Michigan restaurant leaves franchise over virus restrictions
An owner of a restaurant in Michigan’s Thumb Region said Friday that the franchisee has split from its corporate office and changed its name after refusing to stop seating customers as part of state restrictions to slow the spread of the COVID-19 virus.
Customers Friday were greeted with “Sandusky Diner” instead of “Sandusky Big Boy,” which the restaurant was called for 35 years.
It was one of four eateries cited earlier this week for violating the state’s Nov. 15 order. Three other establishments, including one of the restaurants, also had their liquor licenses suspended.
Big Boy’s corporate office told the owners of the Sandusky restaurant they had 24 hours to get into compliance with the state’s order, said Troy Tank, part owner and operations manager for the restaurant.
“We had already decided we weren’t going to do that,” Tank told The Associated Press. “We would be open only for carryout. We were not in a position to do that again. We had already done it for three months earlier in quarantine.”
Tank said his restaurant tried the carry-out route for a while, but that it wasn't their “specialty."
“Our backs were against the wall, and we knew we were going to have to fight,” he said.
Democratic Gov.

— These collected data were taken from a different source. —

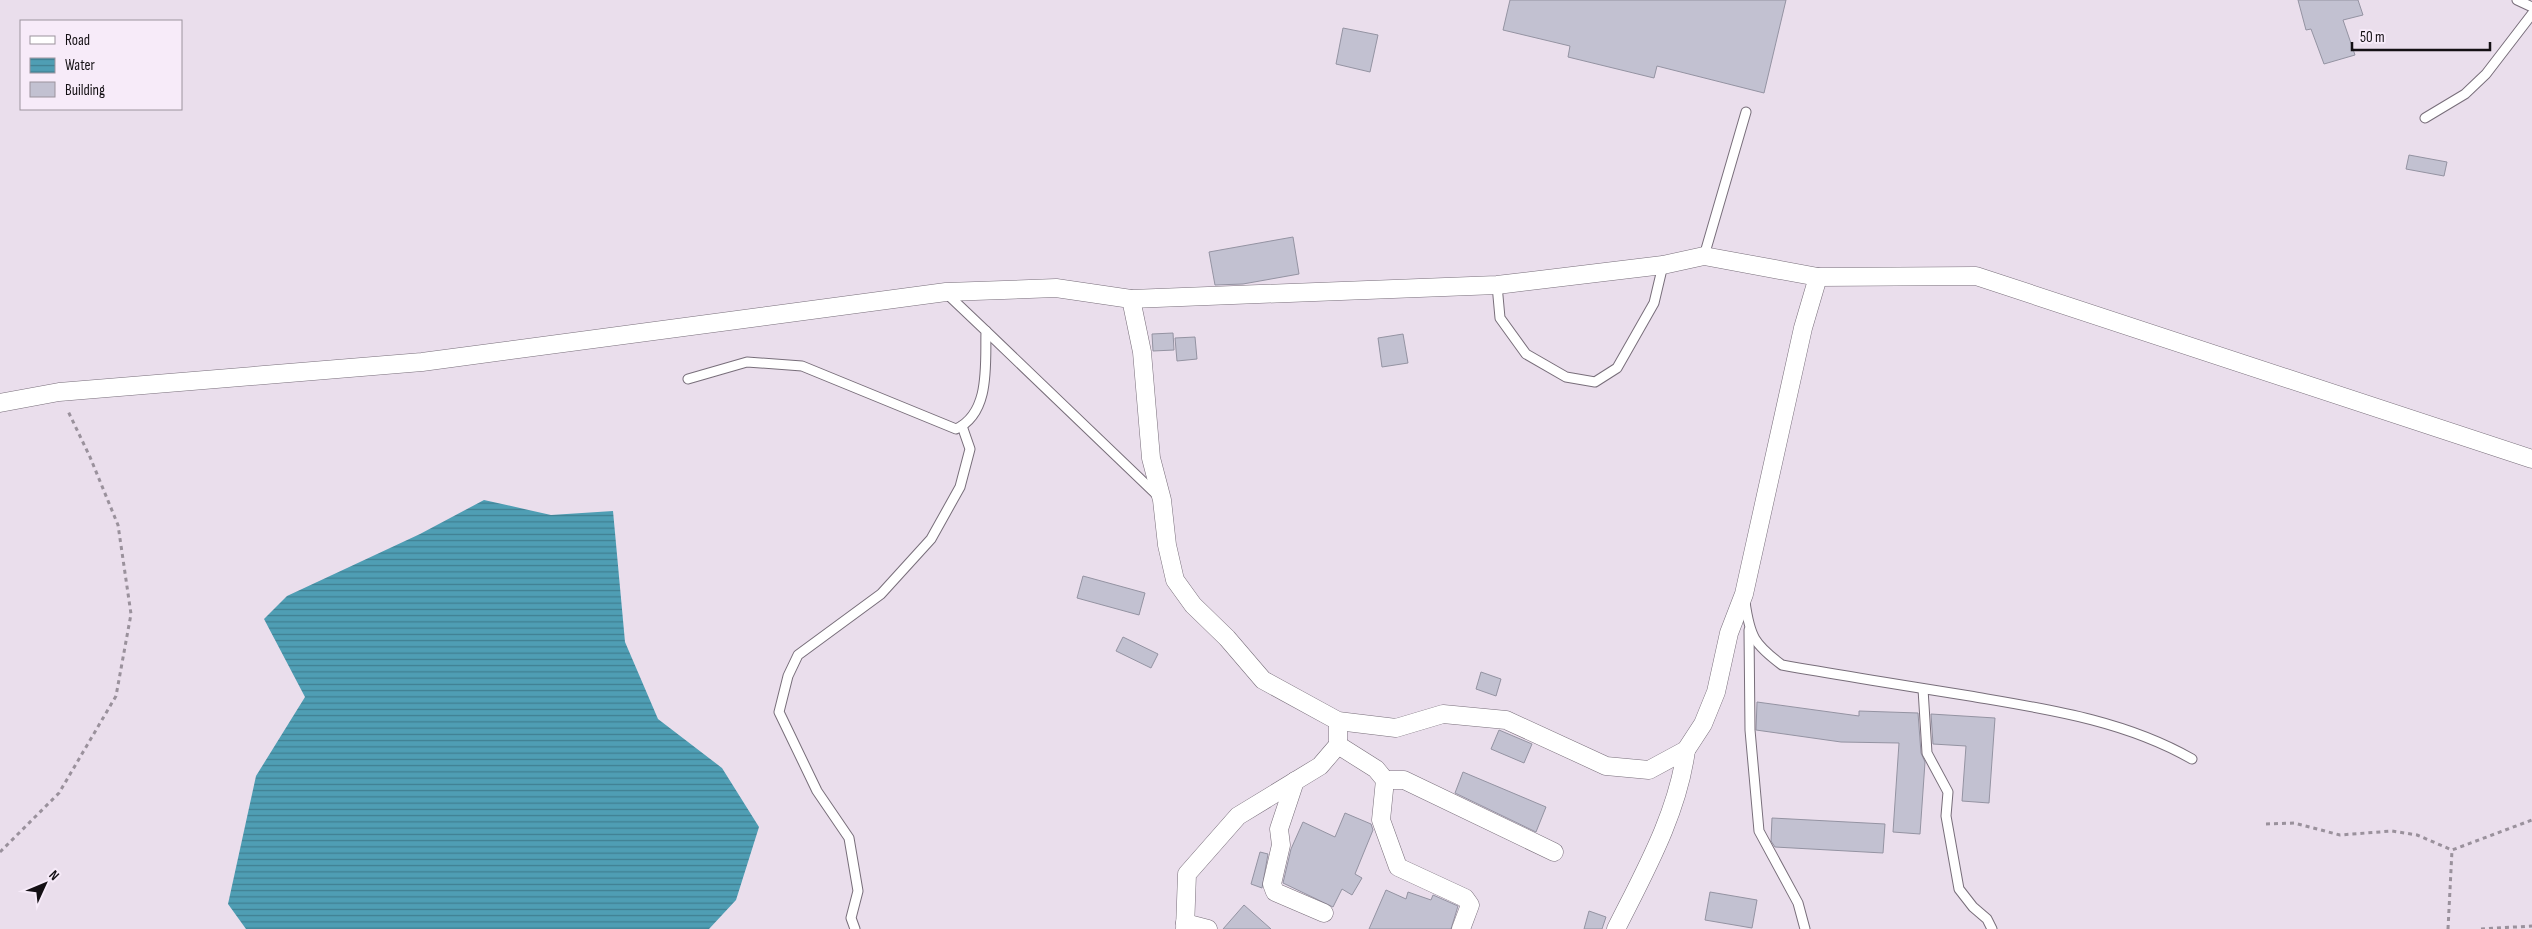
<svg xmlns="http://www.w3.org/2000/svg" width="2532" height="929" font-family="'Sofia Sans Condensed',sans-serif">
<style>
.water{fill:url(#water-rules)}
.building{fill:#c2c1d1;stroke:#9493a2}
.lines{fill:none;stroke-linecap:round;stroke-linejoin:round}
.lane-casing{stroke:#786e7a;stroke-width:11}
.street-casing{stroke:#786e7a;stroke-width:19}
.path{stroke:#9a919c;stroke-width:3;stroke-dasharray:4 4;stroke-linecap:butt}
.lane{stroke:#fff;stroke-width:9}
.street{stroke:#fff;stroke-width:18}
</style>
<defs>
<pattern id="water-rules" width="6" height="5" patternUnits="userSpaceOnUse" patternTransform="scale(1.25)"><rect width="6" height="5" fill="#4f9eb4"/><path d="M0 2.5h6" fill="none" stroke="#407f91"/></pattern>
</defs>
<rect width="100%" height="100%" fill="#eadeec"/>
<polygon class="water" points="484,500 551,515 613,511 625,642 658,719 722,768 759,827 736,900 709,929 246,929 228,904 256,776 305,697 264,619 287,596 420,534"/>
<g class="building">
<polygon points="1510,0 1786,0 1764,93 1657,66 1654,78 1568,57 1570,46 1503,30"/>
<polygon points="2298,0 2358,0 2363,15 2343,20 2355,55 2324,64 2311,29 2306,30"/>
<polygon points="1343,28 1378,35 1370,72 1336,64"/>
<polygon points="2409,155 2447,162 2444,176 2406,169"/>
<polygon points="1293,237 1299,274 1243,284 1215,285 1209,252"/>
<polygon points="1173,333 1174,350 1153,351 1152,334"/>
<polygon points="1403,334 1408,363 1382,367 1378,338"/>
<polygon points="1195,337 1197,359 1177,361 1175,338"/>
<polygon points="1083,576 1145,593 1139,615 1077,598"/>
<polygon points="1123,637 1158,654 1151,668 1116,651"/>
<polygon points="1481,672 1501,679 1496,696 1476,689"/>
<polygon points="1757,702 1859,716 1859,711 1918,713 1921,753 1925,762 1920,834 1893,832 1899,743 1841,742 1756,730"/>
<polygon points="1931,714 1995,718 1989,803 1962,801 1966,746 1933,744"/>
<polygon points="1499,730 1532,744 1524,763 1491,749"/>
<polygon points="1463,772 1546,807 1536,832 1455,793"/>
<polygon points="1345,813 1371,824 1373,830 1355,874 1362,878 1352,895 1342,889 1333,907 1283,883 1291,849 1303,822 1335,837"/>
<polygon points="1772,818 1885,824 1883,853 1775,847 1771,841"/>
<polygon points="1260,852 1268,854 1262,888 1251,884"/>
<polygon points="1386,890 1406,899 1408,892 1431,900 1433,895 1458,906 1451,929 1369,929"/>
<polygon points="1710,892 1757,900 1752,928 1705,920"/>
<polygon points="1244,905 1271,929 1223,929"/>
<polygon points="1589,911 1606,917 1602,929 1584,929"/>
</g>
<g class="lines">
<defs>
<g id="lane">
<polyline points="2517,0 2532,7"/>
<polyline points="2425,118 2465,94 2486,74 2532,14"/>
<polyline points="1704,256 1746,112"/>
<polyline points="1497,285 1500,318 1526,354 1566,377 1595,382 1617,368 1654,303 1663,265"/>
<polyline points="986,331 1157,495"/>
<path d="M688,379L747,362L802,366L956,429C991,413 985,363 986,331L946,293"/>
<path d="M1745,602C1750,637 1754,644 1782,665C1844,676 1907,686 1970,696C2046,709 2124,720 2192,759"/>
<polyline points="1749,630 1750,730 1759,831 1798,903 1805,929"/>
<polyline points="1923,689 1927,753 1948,792 1946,816 1959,889 1973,907 1987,919 1992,929"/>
<polyline points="855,929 851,918 858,891 849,838 817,791 779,712 788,676 798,655 881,594 931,539 960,487 970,449 962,426"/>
</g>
<g id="street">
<polyline points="1131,299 1142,352 1151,458 1162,500 1167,545 1175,580 1193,605 1227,638 1263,680 1338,721 1396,728 1443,714 1506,720 1606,766 1649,770 1686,750 1703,724 1716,692 1729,633 1744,594 1803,328 1818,277"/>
<polyline points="0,403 59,392 422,362 946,292 1056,288 1131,299 1497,285 1663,265 1704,256 1818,277 1976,276 2532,459"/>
<polyline points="1338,745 1376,769 1385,780 1381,820 1398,867 1465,898 1470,905 1461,929"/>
<polyline points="1385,780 1404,780 1554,852"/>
<polyline points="1295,781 1279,829 1281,845 1272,884 1275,892 1324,913"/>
<polyline points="1185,923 1208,929"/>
<polyline points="1185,929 1187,874 1238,816 1320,766 1338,745 1338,721"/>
<path d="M1616,929C1644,873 1678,813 1686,750"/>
</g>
</defs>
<use href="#lane" class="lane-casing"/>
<use href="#street" class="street-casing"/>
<g class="path">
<polyline points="2266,824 2294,823 2340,835 2392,831 2417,835 2452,850"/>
<polyline points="0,852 59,793 116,696 131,614 118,525 90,457 67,409"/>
<polyline points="2448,929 2452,850 2532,820"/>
<polyline points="2481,929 2532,926"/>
</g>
<use href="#lane" class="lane"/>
<use href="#street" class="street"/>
</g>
<rect x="20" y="20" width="162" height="90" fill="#f7ebf9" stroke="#9c939d"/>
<rect x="30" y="36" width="25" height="8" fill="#ffffff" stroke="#9c939d"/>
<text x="65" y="45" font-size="15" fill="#141014">Road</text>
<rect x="30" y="58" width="25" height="15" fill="url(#water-rules)" stroke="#9c939d"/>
<text x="65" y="70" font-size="15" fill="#141014">Water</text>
<rect x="30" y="82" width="25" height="15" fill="#c2c1d1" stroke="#9c939d"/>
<text x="65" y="95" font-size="15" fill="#141014">Building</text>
<g transform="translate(45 884) rotate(46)" stroke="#f7ebf9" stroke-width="4" paint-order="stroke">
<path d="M0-4L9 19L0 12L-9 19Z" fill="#141014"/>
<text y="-8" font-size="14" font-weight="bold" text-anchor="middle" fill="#141014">N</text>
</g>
<path d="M2352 42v8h138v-8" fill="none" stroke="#141014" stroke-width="2.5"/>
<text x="2360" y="42" font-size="15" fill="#141014" stroke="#f7ebf9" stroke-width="4" paint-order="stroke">50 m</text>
</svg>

Gretchen Whitmer announced limits on businesses amid a surge of COVID-19 cases that has led to increased hospitalizations and deaths. A public health order also restricts gatherings.
The restrictions forced Michigan high schools and colleges to halt in-person classes, while entertainment businesses such as casinos, movie theaters and bowling alleys would close for at least three weeks.
Whitmer also urged the public to “double down” with precautions to avoid a shelter-in-place order similar to what was instituted in the spring.